Polly in London: “Then I thought it would be good if…” (Photograph by Joe Palermo)

“April to December of one year. At first, he took all my money. After about three weeks. I kicked him out of the way. He was terrible. I’d been ripped off. I needed the money even more. Many of the women I met didn’t want to do it in the first place then, later, they got organised and stayed in the job because they were already there and it is quite a lot of money. It was a bit like that with me as well, although I didn’t feel I wanted to stay there longer than necessary. I was not trying to make lots of money. I just wanted to fix a few financial problems.”

“I was once told by an ex-criminal,” I said, “that most robbers have no financial target they want to reach, therefore they don’t know at what point they have reached a place they can stop doing it. So it ends badly. Maybe prostitution is like that?”

“And also,” said Polly, “people get used to more money and they increase their standards. I just had a bit of debt which I wanted to pay off.”

“So is that why you came out of it?” I asked. “You paid the debt and that was it?”

“It was only about £3,000,” said Polly. “But that was the beginning. Then I thought it would be good if I could save up for a deposit and some rent and, once you start paying rent, you have to do it every month, so… Then I thought I’m gonna start looking for a job immediately and, as soon as I find a new job I will take it... And that dragged on forever.”

“What sort of job were you looking for?” I asked.

“Stuff to do with writing and books. Things like editorial work or proofreading or translation. I didn’t realise it was not the right thing to look for. I had a degree but not much work experience. Nobody wanted to employ me. I eventually got a job through the Job Centre. I worked in a call centre for about a year and then I came back to Berlin.”

“In your dreams, when you were 14,” I asked, “did you want to be a writer?”

“Yeah,” said Polly. “I think I always wanted to be a writer, but I didn’t think it was a real job; I thought it was something you did on the side and still had to earn money some other way.”

“Sadly, you might be right,” I said. “And now you are…?”

Polly Trope reads her book Cured Meat

Polly: short stories which turned into a novel

“I’m writing little projects,” said Polly. “But I’m not sure yet. Probably something similar. Short stories which turn into a novel if you read them one after the other.”

“Basically,” I said, “your book is a series of chapters which are self-contained short stories but, when you read them one after another, they become a novel.”

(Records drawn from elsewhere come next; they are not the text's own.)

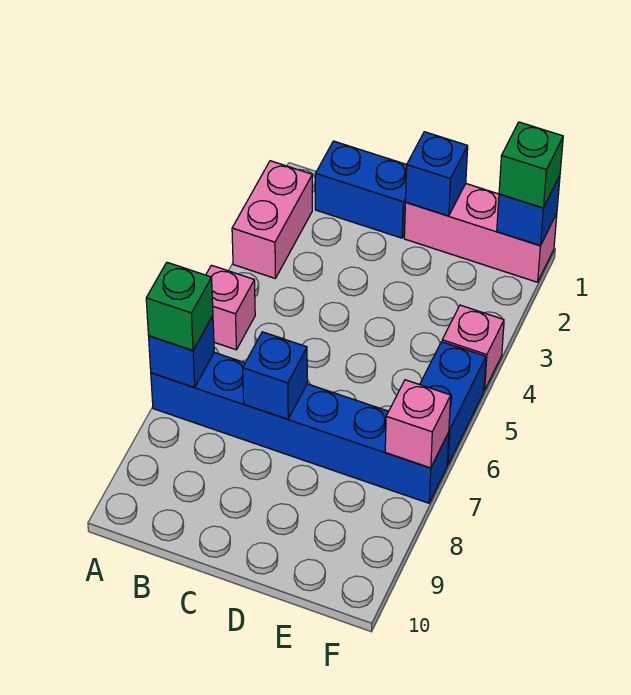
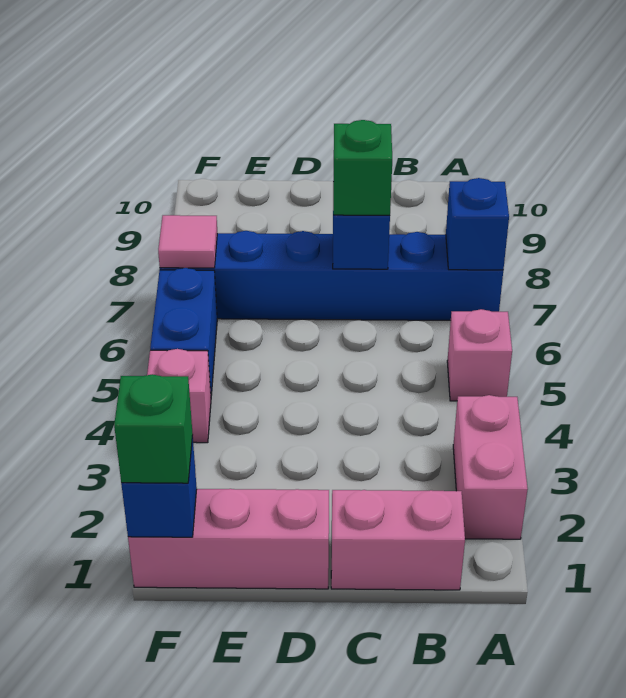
green 1x1 brick [146,262,213,350] -> green 1x1 brick moved to [333,120,392,215]
blue 1x2 brick [315,141,407,238] -> pink 1x2 brick [331,490,465,590]
blue 1x1 brick [406,132,468,216] -> none
pink 1x1 brick [385,380,451,468] -> pink 1x1 tile [158,215,217,268]

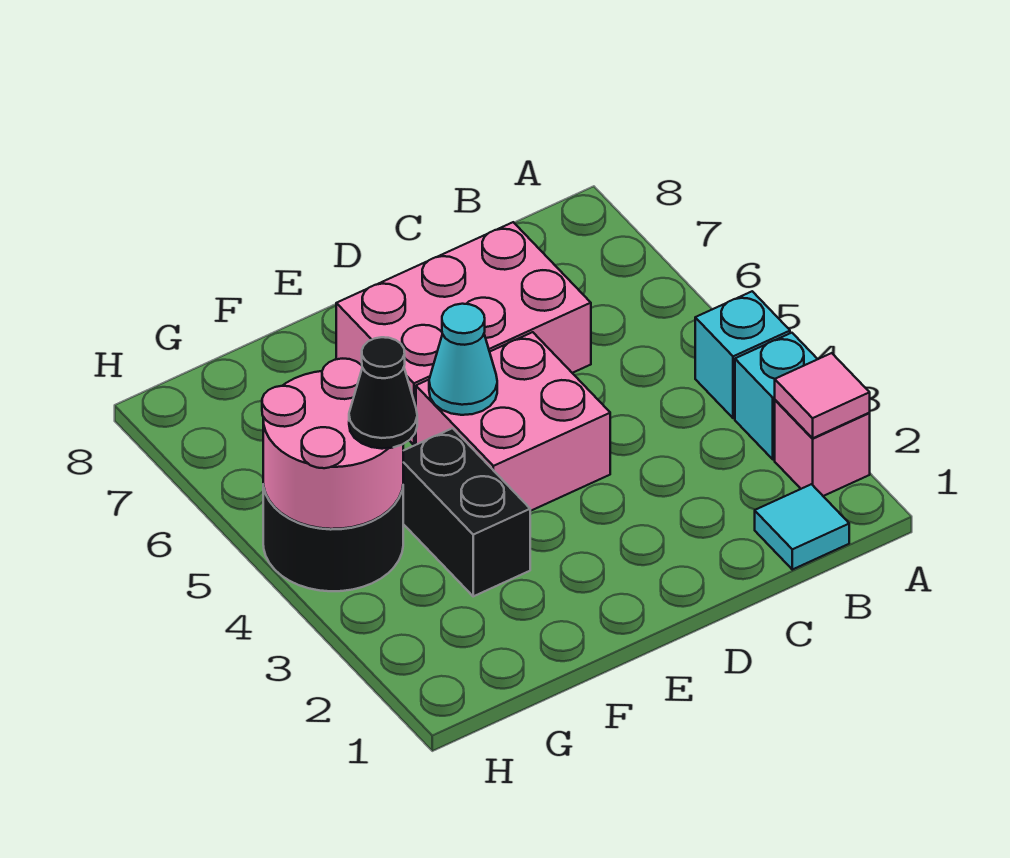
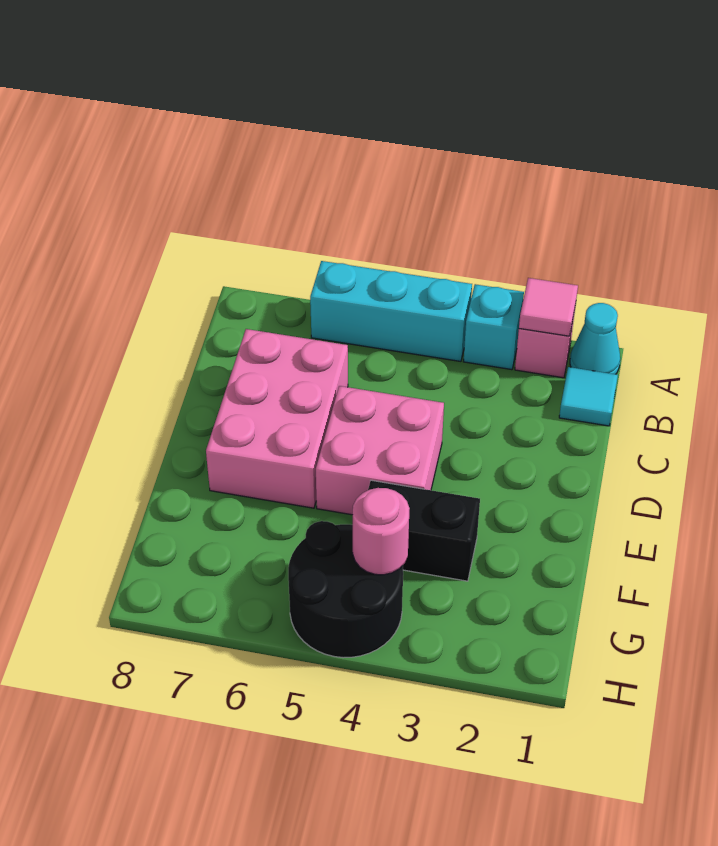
cyan 1x1 brick [695,291,790,418] -> cyan 1x3 brick [310,261,472,361]
cyan 1x1 cone [429,304,497,415] -> cyan 1x1 cone moved to [570,303,620,374]
pink 2x2 round brick [262,359,403,529] -> pink 1x1 round brick [353,488,410,575]
black 1x1 cone [349,337,417,449] -> none

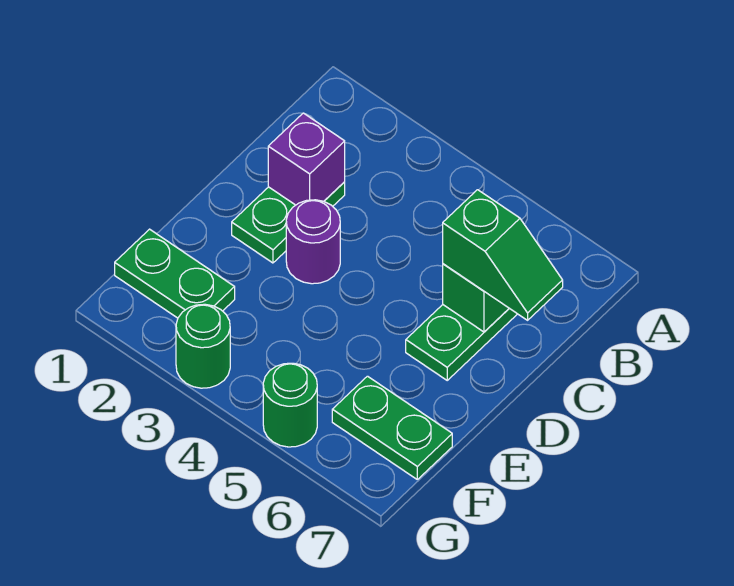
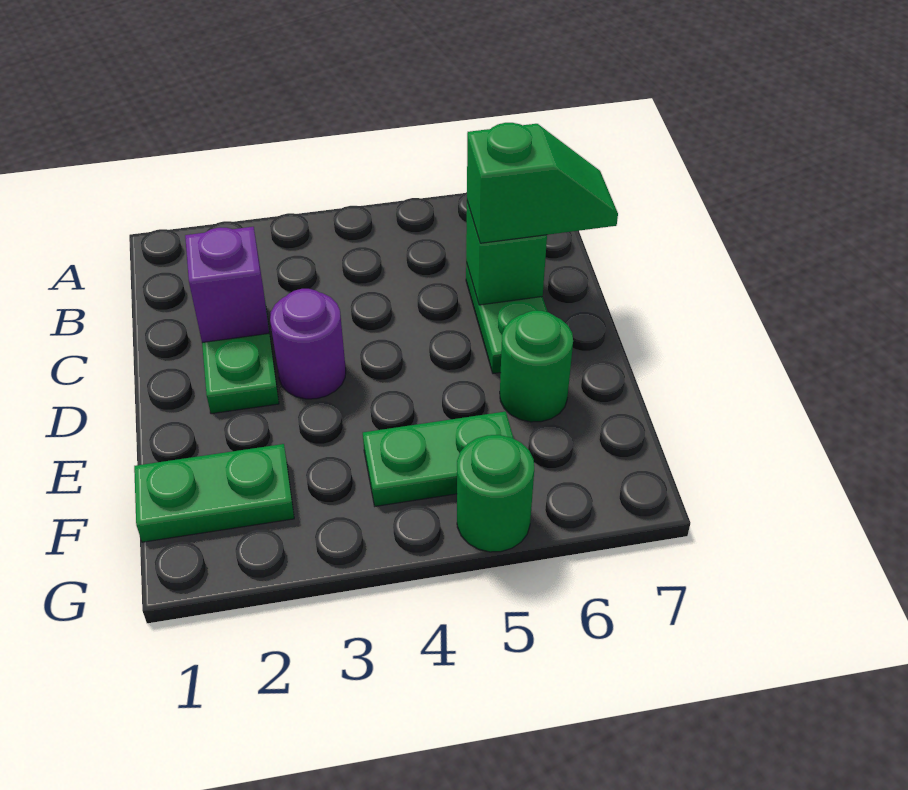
green 1x2 plate [332,376,452,479] -> green 1x2 plate moved to [363,411,513,506]
green 1x1 round brick [176,304,230,388] -> green 1x1 round brick moved to [500,311,573,422]

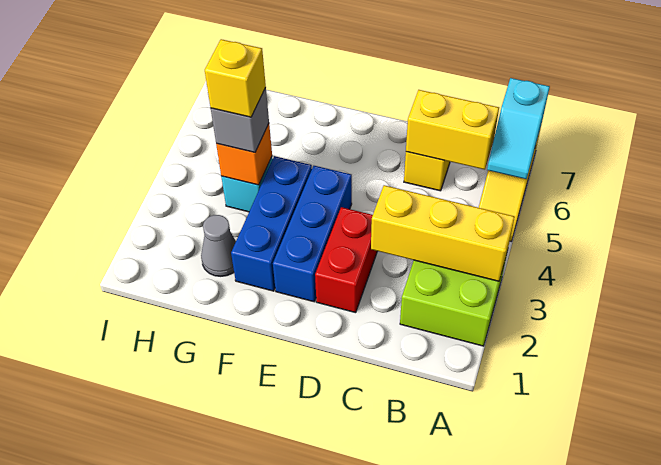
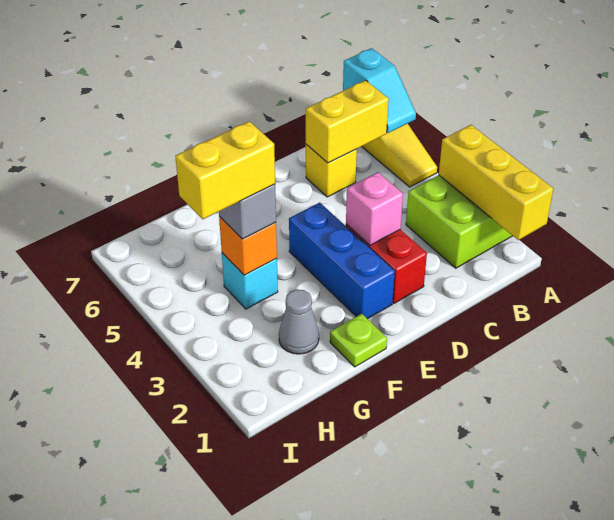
yellow 1x3 brick [371,185,515,281] -> yellow 1x3 brick turned to [439,125,553,240]
none -> pink 1x1 brick [346,172,403,245]
none -> lime 1x1 plate [330,314,387,367]
blue 1x3 brick [231,156,312,291] -> none
yellow 1x1 brick [205,39,266,117] -> yellow 1x2 brick [175,121,275,219]

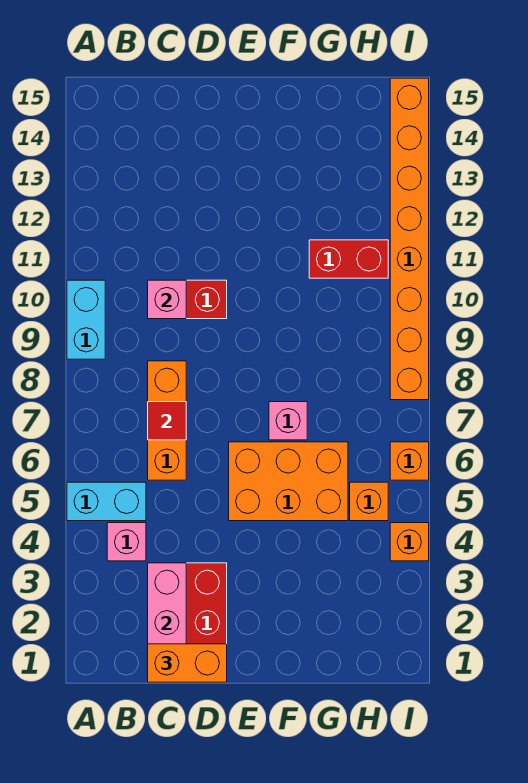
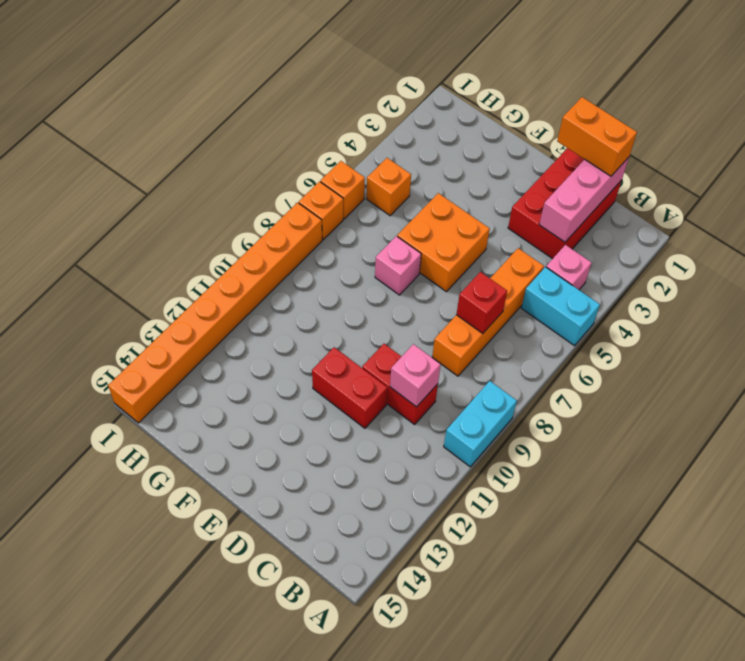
orange 1x3 brick [148,361,186,480] -> orange 1x4 brick [432,248,544,376]
red 1x1 tile [148,402,186,440] -> red 1x1 brick [456,272,507,334]
orange 2x3 brick [229,442,348,521] -> orange 2x2 brick [397,193,490,292]
red 1x2 brick [309,240,388,278] -> red 1x2 brick moved to [312,347,387,428]
orange 1x1 brick [390,523,429,561] -> orange 1x1 brick moved to [299,182,343,240]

“Pretty much that,” said Polly. “I’ve always been really keen on this idea that you could even read it backwards or you could read it in any order. I was really keen on the book being like that. The plot is just the way things happened. Some readers find it reassuring to know one thing comes before another and another thing comes later and they can remember it all. But some readers just want to know what’s going on now.”

“Where are you going now?” I asked.

“I have to get X-rays,” said Polly. “I have a very bad knee which may be broken.”